[PROBLEM DETAILS]: Retyping the records exactly, down to the last line, is the whole job.
### EXERCISE MATERIALS
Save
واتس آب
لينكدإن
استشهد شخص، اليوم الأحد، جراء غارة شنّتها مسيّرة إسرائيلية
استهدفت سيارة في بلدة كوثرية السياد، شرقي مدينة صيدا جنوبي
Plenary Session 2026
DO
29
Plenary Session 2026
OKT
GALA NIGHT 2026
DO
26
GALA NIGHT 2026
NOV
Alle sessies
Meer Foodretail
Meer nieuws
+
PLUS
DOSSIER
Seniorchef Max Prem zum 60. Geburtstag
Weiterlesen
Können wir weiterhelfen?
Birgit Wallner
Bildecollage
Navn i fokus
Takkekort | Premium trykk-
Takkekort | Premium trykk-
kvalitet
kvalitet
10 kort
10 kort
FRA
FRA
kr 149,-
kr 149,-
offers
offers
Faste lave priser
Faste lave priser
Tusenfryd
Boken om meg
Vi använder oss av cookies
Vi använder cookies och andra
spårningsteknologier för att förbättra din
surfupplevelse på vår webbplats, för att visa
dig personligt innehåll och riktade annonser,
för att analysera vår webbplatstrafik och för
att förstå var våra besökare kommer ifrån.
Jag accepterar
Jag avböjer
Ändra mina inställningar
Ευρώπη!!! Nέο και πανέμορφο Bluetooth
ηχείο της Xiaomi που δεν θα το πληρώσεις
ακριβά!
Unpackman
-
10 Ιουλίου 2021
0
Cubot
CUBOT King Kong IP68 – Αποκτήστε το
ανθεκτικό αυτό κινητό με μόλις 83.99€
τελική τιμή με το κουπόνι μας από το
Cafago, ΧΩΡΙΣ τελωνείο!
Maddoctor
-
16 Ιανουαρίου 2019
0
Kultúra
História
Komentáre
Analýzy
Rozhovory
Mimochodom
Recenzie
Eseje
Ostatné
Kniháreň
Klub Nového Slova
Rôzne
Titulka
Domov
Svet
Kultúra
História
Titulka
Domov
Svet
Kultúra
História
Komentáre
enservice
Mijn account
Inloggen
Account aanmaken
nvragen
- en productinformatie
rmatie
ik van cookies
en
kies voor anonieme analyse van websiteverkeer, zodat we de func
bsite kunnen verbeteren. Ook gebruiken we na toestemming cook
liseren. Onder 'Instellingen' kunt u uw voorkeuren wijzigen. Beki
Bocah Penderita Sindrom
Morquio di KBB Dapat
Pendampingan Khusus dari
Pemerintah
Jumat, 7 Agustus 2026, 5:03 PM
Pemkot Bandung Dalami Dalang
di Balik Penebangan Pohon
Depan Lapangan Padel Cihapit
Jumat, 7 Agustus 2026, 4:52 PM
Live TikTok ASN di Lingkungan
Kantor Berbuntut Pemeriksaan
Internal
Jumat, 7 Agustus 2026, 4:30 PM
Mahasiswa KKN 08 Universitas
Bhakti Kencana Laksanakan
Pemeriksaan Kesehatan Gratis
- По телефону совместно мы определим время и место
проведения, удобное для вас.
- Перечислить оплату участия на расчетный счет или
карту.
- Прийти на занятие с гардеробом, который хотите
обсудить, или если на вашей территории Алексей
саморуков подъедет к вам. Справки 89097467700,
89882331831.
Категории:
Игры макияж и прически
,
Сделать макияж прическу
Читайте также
######
[EXERCISE ANSWER]:
Save
واتس آب
لينكدإن
استشهد شخص، اليوم الأحد، جراء غارة شنّتها مسيّرة إسرائيلية
استهدفت سيارة في بلدة كوثرية السياد، شرقي مدينة صيدا جنوبي
Plenary Session 2026
DO
29
Plenary Session 2026
OKT
GALA NIGHT 2026
DO
26
GALA NIGHT 2026
NOV
Alle sessies
Meer Foodretail
Meer nieuws
+
PLUS
DOSSIER
Seniorchef Max Prem zum 60. Geburtstag
Weiterlesen
Können wir weiterhelfen?
Birgit Wallner
Bildecollage
Navn i fokus
Takkekort | Premium trykk-
Takkekort | Premium trykk-
kvalitet
kvalitet
10 kort
10 kort
FRA
FRA
kr 149,-
kr 149,-
offers
offers
Faste lave priser
Faste lave priser
Tusenfryd
Boken om meg
Vi använder oss av cookies
Vi använder cookies och andra
spårningsteknologier för att förbättra din
surfupplevelse på vår webbplats, för att visa
dig personligt innehåll och riktade annonser,
för att analysera vår webbplatstrafik och för
att förstå var våra besökare kommer ifrån.
Jag accepterar
Jag avböjer
Ändra mina inställningar
Ευρώπη!!! Nέο και πανέμορφο Bluetooth
ηχείο της Xiaomi που δεν θα το πληρώσεις
ακριβά!
Unpackman
-
10 Ιουλίου 2021
0
Cubot
CUBOT King Kong IP68 – Αποκτήστε το
ανθεκτικό αυτό κινητό με μόλις 83.99€
τελική τιμή με το κουπόνι μας από το
Cafago, ΧΩΡΙΣ τελωνείο!
Maddoctor
-
16 Ιανουαρίου 2019
0
Kultúra
História
Komentáre
Analýzy
Rozhovory
Mimochodom
Recenzie
Eseje
Ostatné
Kniháreň
Klub Nového Slova
Rôzne
Titulka
Domov
Svet
Kultúra
História
Titulka
Domov
Svet
Kultúra
História
Komentáre
enservice
Mijn account
Inloggen
Account aanmaken
nvragen
- en productinformatie
rmatie
ik van cookies
en
kies voor anonieme analyse van websiteverkeer, zodat we de func
bsite kunnen verbeteren. Ook gebruiken we na toestemming cook
liseren. Onder 'Instellingen' kunt u uw voorkeuren wijzigen. Beki
Bocah Penderita Sindrom
Morquio di KBB Dapat
Pendampingan Khusus dari
Pemerintah
Jumat, 7 Agustus 2026, 5:03 PM
Pemkot Bandung Dalami Dalang
di Balik Penebangan Pohon
Depan Lapangan Padel Cihapit
Jumat, 7 Agustus 2026, 4:52 PM
Live TikTok ASN di Lingkungan
Kantor Berbuntut Pemeriksaan
Internal
Jumat, 7 Agustus 2026, 4:30 PM
Mahasiswa KKN 08 Universitas
Bhakti Kencana Laksanakan
Pemeriksaan Kesehatan Gratis
- По телефону совместно мы определим время и место
проведения, удобное для вас.
- Перечислить оплату участия на расчетный счет или
карту.
- Прийти на занятие с гардеробом, который хотите
обсудить, или если на вашей территории Алексей
саморуков подъедет к вам. Справки 89097467700,
89882331831.
Категории:
Игры макияж и прически
,
Сделать макияж прическу
Читайте также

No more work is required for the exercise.